*REQUIRED ACTION 1*. Please reproduce the part of the forum thread about the Mobile Authority amplifier from "# Old School" to "about these amps?" word for word.

*TEXT FOR ANALYSIS*.
━━━━━━━━━━━━━━━━

# Old School Mobile Authority



## 64mustang (Jun 3, 2011)

So i have been out garage saling lately and found this Mobile Authority Hot Shots amplifier. Ya I know MA, but the shroud is just like the old Precision Power art series amps. For $10 I had to get it and it works.

Does anybody know about these amps?
http://i1113.photobucket.com/albums/k507/****nbullshit/DSCF2197.jpg
http://i1113.photobucket.com/albums/k507/****nbullshit/DSCF2196.jpg

Thanks
Brian


----------



## fish (Jun 30, 2007)

Never heard of them either, but looks pretty close to brand new. I think you should install it.


----------



## 64mustang (Jun 3, 2011)

I ran it for a bit to an RF 10" and it did ok in 4ohm mono but got freakin HOT! just like it says ha. I even raised it up an inch after that and it still got hot, but it ran fine.

I took it out and put a RF Punch55.2 running an old RF audiophile 12 that I found a week later at another garage sale, $27 bucks total for the amp/sub/1-prefab/1-custom box.

it sounds way better...
Good deals at garage sales guys I would highly recommend them for some old rare goodies for cheap.

I still love the PPI clone though


----------



## elparner (Oct 20, 2007)

i remeber those beeing advertised in car audio & electronics many many many years ago, hot chick in bikini IIRC


----------



## EDNA audio (Nov 6, 2012)

64mustang said:


> I ran it for a bit to an RF 10" and it did ok in 4ohm mono but got freakin HOT! just like it says ha. I even raised it up an inch after that and it still got hot, but it ran fine.
> 
> I took it out and put a RF Punch55.2 running an old RF audiophile 12 that I found a week later at another garage sale, $27 bucks total for the amp/sub/1-prefab/1-custom box.
> 
> ...


What kind of fuses does it have? How many amps? I have a MA HS1000 it looks exactly the same but longer And with a fan ...the thing is it came without the fuses And I dont know What size to use ...is it ok with 30 amp x 2??


----------



## EDNA audio (Nov 6, 2012)

Maybe you wanna See some pictures of my mobile authority hs1000 ....where can i download the manual?


----------



## 64mustang (Jun 3, 2011)

My HS400 had 1 x 30 amp fuse in it. I am not sure if that is what came in the amp from the factory. I would say 2 x 30 for yours would be a safe bet.

━━━━━━━━━━━━━━━━

*DATA SUPPLIED*.
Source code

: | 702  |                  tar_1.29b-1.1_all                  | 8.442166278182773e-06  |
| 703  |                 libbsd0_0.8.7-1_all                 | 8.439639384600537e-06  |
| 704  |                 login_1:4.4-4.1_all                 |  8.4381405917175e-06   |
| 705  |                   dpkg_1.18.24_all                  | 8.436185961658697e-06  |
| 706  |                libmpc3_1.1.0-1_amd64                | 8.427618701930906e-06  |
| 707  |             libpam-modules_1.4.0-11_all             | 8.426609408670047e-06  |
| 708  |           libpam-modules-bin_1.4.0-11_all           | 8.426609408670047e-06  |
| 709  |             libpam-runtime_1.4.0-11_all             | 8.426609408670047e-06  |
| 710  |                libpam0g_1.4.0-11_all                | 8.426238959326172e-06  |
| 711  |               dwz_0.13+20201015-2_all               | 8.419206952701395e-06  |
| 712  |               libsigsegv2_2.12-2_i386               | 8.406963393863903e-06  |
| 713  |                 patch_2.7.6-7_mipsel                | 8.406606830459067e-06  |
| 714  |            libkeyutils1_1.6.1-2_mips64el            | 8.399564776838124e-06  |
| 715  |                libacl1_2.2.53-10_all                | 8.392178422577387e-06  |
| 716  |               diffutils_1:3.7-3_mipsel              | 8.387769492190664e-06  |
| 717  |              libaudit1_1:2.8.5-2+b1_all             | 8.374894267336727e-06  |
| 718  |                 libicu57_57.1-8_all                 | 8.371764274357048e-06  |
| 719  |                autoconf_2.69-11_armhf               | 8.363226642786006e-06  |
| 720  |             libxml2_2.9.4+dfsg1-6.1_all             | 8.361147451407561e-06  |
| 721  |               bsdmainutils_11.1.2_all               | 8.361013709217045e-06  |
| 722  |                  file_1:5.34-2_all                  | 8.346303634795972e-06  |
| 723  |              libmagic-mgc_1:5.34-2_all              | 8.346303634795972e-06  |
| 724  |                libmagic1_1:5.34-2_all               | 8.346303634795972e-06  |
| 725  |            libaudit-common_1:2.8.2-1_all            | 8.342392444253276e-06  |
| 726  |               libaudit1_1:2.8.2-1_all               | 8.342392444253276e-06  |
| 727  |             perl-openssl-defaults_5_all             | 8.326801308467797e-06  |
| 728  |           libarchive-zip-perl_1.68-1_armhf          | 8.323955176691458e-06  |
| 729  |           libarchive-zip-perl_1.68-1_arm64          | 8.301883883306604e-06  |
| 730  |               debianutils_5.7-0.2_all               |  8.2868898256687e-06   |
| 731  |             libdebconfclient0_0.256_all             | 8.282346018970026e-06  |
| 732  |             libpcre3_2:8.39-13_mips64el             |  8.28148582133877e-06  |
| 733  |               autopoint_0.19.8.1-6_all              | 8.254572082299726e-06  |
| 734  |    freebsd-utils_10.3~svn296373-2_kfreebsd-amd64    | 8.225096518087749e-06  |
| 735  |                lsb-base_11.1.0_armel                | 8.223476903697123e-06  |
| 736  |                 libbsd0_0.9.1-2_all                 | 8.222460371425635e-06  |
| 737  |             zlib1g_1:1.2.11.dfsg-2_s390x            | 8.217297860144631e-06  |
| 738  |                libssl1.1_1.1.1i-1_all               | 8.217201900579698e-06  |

━━━━━━━━━━━━━━━━

*REQUIRED ACTION 2*. Locate each line in the entries that contains the string "libarchive" with matching case, and copy those lines.

*EXERCISE OUTPUT 1*.
# Old School Mobile Authority



## 64mustang (Jun 3, 2011)

So i have been out garage saling lately and found this Mobile Authority Hot Shots amplifier. Ya I know MA, but the shroud is just like the old Precision Power art series amps. For $10 I had to get it and it works.

Does anybody know about these amps?

*EXERCISE OUTPUT 2*.
| 728  |           libarchive-zip-perl_1.68-1_armhf          | 8.323955176691458e-06  |
| 729  |           libarchive-zip-perl_1.68-1_arm64          | 8.301883883306604e-06  |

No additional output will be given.